By
Reuters
Published
October 15, 2024
Italy’s Salvatore Ferragamo said on Tuesday that operating profit this year would be at the lowest end of current analyst estimates after revenues fell 7.2% at constant exchange rates in the third quarter, hit by weak demand in Asia.
The slowdown in demand for luxury goods, especially in mainland China, is making the group’s turnaround harder.
“Decreasing consumer confidence is most notable in Asia Pacific, which has been the main negative driver of our sales performance,” Chief Executive Marco Gobbetti said in a post-results call with analysts.
Gobbetti later quantified the lowest expectations for operating profit at around 30 million euros ($32.7 million).

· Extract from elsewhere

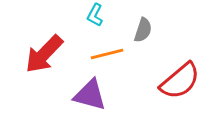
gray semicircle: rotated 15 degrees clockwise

Revenues totalled 221 million euros in the third quarter, below analysts’ expectations of 229 million euros, according to a consensus cited by analysts.
Net sales in the Asian Pacific area, which accounts for around 31% of Ferragamo’s total revenues, declined 20.5% in the period.
“The current context adds pressure on our top-line and profitability, therefore delaying the timing of the delivery of our financial objectives” Gobbetti said in the statement.
Ferragamo’s peers are also facing tough times.
Global luxury bellwether LVMH, whose portfolio spans Louis Vuitton and Dior fashion and accessories, Tiffany & Co jewellery and Sephora cosmetics, said on Tuesday its third quarter sales fell 3%.